Au jardin cette semaine

Entre la mi-mai et la mi-juin, on s’occupe de la pelouse, on nettoie et on terreaute, c’est-à-dire qu’on saupoudre au moins un centimètre de terreau. Mon choix va au compost, mais on peut aussi utiliser de la terre à jardin ou de la mousse de tourbe, on aère avant au besoin et on sursème les zones endommagées.
Si vous avez besoin de plus d’informations, consultez le site pelousedurable.com. Avant que les végétaux ne se développent, c’est le temps d’étendre l’or brun du jardinier, le compost, dans les platebandes et le potager. Deux bons centimètres au moins, une fois dans la saison, cela permet d’entretenir la richesse et la texture du sol.
Je vous recommande aussi le BRF composté. Le seul point de vente que je connaisse se trouve dans la région de Québec : Les jardins vivaces de Charlesbourg.
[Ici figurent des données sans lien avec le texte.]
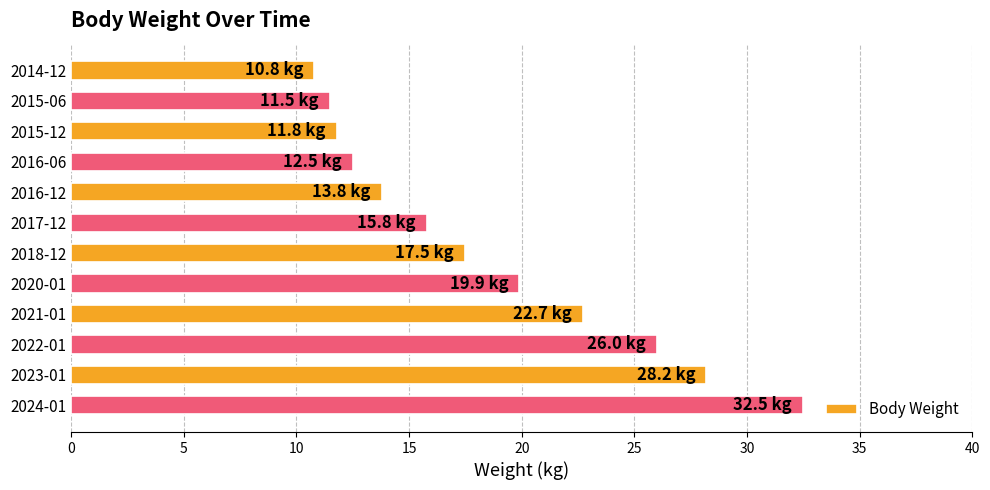

What is the ratio of the value at 2015-06 to the value at 2015-12?

1.0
La Ville de Montréal donne du compost deux fois par année : profitez-en ! Ce printemps, au Complexe environnemental de Saint-Michel, ce sera les 9 et 10 mai, entre 8 h et 18 h. Toutefois, il y a aussi des distributions dans les arrondissements. Pour les dates, rendez-vous sur le site de la Ville, à « Remise de compost ».